- _КОРОТКОЕ ЗАДАНИЕ 1_: Во внесении чего в христианство Леонтьев обвинил Достоевского, согласно тексту о споре этих двух мыслителей?

- _ТЕКСТ_:
((

Теперь Достоевский утверждает и в западничестве именно стремление ко всечеловечности, осуществлённое в несколько фальшивой форме, но истинное по сути. Истина здесь, по Достоевскому, в любви к Западу. На основе этой любви только и может появиться то стремление ко всеединству, без которого человечество обречено на гибель. «И впоследствии, я верю в это, мы, то есть, конечно, не мы, а будущие грядущие русские люди поймут уже все до единого, что стать настоящим русским и будет именно значить: стремиться внести примирение в европейские противоречия уже окончательно, указать исход европейской тоске в своей русской душе, всечеловечной и всесоединяющей, вместить в неё с братскою любовию всех наших братьев, а в конце концов, может быть, и изречь окончательное слово великой общей гармонии, братского окончательного согласия всех племён по Христову евангельскому закону» (26,148).

К. Леонтьёв, с его идеалом самозамкнутого в себе Православия, обвинил Достоевского во внесении в христианство «розового оттенка», который «есть новшество по отношению к Церкви, от человечества ничего особенно благотворного в будущем не ждущей»[563]. Говорить от имени Церкви о её ожиданиях от человечества — несколько дерзко. Леонтьев обвиняет Достоевского, что в призывах к грядущей гармонии «не упомянуто о самом существенном — о Церкви»[564]. Вина Достоевского тут отчасти есть: он не проговорил эту мысль ясно, то есть слово «Церковь» не произнёс, — но дело-то всё в том, что самоё гармонию будущую он мыслил именно как воцерковлённость жизни всеобщую. Впрочем, слова о «согласии всех племён по Христову евангельскому закону» — разве не о Церкви?

О. Георгий Флоровский верно увидел в возникшем конфликте нечто более важное, нежели теоретический спор двух мыслителей о понимании христианства: «Разногласие Леонтьева с Достоевским не было их личным спором и столкновением. Здесь встал типический и основной вопрос, которым тогда и тревожилась русская совесть. Это был вопрос о религиозном действии. Именно этот вопрос всё время чувствуется у самого Достоевского, как и у Соловьёва, ещё больше у Фёдорова. Это всё тот же вопрос: как мне жить свято… И на него Леонтьев с надрывом и раздражением отвечал: помни о смерти… Для жизни он оставлял хищную мудрость здешнего мира… Всю остроту такого решения почувствовало только уже следующее поколение, к концу века.. »[565].

Леонтьев оказался причастен тому, в чем нередко упрекают, даже обвиняют всё христианство (как это делал, например Мережковскии): он стремился самозамкнуться в собственном индивидуальном стремлении к спасению; тогда как Достоевский искал соборную идею спасения, остро и мучительно ощущая, что спасение личное невозможно при равнодушии к гибели «здешнего мира». Достоевский мыслил спасение через стремление дать миру, точнее, напомнить миру — истинную, православную идею спасения.

))

Строки из набора данных по пространственному мышлению:

((

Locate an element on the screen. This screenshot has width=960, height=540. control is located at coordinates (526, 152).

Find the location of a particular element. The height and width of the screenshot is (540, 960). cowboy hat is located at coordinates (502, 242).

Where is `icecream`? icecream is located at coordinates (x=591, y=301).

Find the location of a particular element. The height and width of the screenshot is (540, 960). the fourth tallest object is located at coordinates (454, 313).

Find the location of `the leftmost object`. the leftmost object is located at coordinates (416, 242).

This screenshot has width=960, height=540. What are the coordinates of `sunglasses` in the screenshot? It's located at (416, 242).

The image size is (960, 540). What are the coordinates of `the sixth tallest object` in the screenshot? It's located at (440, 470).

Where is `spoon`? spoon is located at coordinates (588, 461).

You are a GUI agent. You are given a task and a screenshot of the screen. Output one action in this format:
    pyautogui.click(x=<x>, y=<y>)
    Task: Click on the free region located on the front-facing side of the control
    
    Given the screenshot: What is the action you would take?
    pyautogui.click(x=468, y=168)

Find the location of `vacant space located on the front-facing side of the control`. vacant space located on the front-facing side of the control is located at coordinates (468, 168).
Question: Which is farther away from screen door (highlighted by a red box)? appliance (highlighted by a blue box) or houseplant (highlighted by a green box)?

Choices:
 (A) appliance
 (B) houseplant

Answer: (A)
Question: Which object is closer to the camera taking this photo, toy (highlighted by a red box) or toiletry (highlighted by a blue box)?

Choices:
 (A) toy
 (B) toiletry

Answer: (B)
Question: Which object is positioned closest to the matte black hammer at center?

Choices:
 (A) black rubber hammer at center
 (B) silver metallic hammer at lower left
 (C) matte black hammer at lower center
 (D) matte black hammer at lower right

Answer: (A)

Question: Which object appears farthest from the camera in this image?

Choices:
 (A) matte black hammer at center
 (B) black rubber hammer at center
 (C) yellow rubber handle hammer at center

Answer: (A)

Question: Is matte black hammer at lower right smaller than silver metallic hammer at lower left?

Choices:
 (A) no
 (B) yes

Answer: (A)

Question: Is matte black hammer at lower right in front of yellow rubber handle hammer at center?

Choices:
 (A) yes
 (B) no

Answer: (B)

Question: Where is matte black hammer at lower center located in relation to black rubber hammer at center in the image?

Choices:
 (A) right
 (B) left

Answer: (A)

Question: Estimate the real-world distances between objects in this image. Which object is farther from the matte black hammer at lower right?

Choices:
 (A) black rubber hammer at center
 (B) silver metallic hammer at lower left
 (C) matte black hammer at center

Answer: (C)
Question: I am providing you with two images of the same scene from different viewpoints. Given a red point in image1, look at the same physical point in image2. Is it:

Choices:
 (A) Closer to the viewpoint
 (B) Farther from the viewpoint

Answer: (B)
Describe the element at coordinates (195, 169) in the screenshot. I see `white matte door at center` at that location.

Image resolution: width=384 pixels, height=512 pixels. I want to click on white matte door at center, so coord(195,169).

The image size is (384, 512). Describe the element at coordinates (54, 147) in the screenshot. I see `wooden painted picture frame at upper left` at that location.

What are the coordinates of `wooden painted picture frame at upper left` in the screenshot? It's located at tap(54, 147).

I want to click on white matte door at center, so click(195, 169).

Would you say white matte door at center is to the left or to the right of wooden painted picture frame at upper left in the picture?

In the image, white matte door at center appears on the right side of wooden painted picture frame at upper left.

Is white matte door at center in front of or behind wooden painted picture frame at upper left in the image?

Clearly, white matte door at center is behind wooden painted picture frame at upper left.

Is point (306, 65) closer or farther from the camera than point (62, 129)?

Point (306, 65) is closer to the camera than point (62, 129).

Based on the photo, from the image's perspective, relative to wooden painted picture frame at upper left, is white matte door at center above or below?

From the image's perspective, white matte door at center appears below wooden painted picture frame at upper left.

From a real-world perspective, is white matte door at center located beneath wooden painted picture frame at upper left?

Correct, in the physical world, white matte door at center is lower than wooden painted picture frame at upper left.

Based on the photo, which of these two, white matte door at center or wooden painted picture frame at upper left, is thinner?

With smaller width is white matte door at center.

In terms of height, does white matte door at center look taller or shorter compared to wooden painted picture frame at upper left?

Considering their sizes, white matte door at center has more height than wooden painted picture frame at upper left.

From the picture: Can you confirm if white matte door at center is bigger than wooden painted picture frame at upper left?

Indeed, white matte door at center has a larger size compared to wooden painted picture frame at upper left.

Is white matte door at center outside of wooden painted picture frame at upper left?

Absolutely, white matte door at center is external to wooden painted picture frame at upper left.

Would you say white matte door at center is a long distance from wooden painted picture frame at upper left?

))

- _КОРОТКОЕ ЗАДАНИЕ 2_: Воспроизведите строки записей начиная с самой первой и заканчивая строкой с «pyautogui.click(x=468, y=168)» включительно.

- _ОТВЕТ НА ЗАДАНИЕ 1_: Во внесении в христианство «розового оттенка».

- _ОТВЕТ НА ЗАДАНИЕ 2_:
Locate an element on the screen. This screenshot has width=960, height=540. control is located at coordinates (526, 152).

Find the location of a particular element. The height and width of the screenshot is (540, 960). cowboy hat is located at coordinates (502, 242).

Where is `icecream`? icecream is located at coordinates (x=591, y=301).

Find the location of a particular element. The height and width of the screenshot is (540, 960). the fourth tallest object is located at coordinates (454, 313).

Find the location of `the leftmost object`. the leftmost object is located at coordinates (416, 242).

This screenshot has width=960, height=540. What are the coordinates of `sunglasses` in the screenshot? It's located at (416, 242).

The image size is (960, 540). What are the coordinates of `the sixth tallest object` in the screenshot? It's located at (440, 470).

Where is `spoon`? spoon is located at coordinates (588, 461).

You are a GUI agent. You are given a task and a screenshot of the screen. Output one action in this format:
    pyautogui.click(x=<x>, y=<y>)
    Task: Click on the free region located on the front-facing side of the control
    
    Given the screenshot: What is the action you would take?
    pyautogui.click(x=468, y=168)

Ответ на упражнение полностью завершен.